Record extracts Start Marker
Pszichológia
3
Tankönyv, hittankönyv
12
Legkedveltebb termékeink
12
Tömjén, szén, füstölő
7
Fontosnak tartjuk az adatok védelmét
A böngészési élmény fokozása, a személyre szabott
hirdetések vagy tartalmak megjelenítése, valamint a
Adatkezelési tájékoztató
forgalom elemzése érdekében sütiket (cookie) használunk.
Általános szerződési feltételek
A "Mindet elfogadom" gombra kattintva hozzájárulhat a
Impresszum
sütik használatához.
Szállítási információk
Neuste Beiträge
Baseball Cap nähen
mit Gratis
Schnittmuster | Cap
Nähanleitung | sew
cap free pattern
Record extracts End Marker
_What to work on_
What you return must match the entries exactly, word for word.

_Answer to the problem_
Pszichológia
3
Tankönyv, hittankönyv
12
Legkedveltebb termékeink
12
Tömjén, szén, füstölő
7
Fontosnak tartjuk az adatok védelmét
A böngészési élmény fokozása, a személyre szabott
hirdetések vagy tartalmak megjelenítése, valamint a
Adatkezelési tájékoztató
forgalom elemzése érdekében sütiket (cookie) használunk.
Általános szerződési feltételek
A "Mindet elfogadom" gombra kattintva hozzájárulhat a
Impresszum
sütik használatához.
Szállítási információk
Neuste Beiträge
Baseball Cap nähen
mit Gratis
Schnittmuster | Cap
Nähanleitung | sew
cap free pattern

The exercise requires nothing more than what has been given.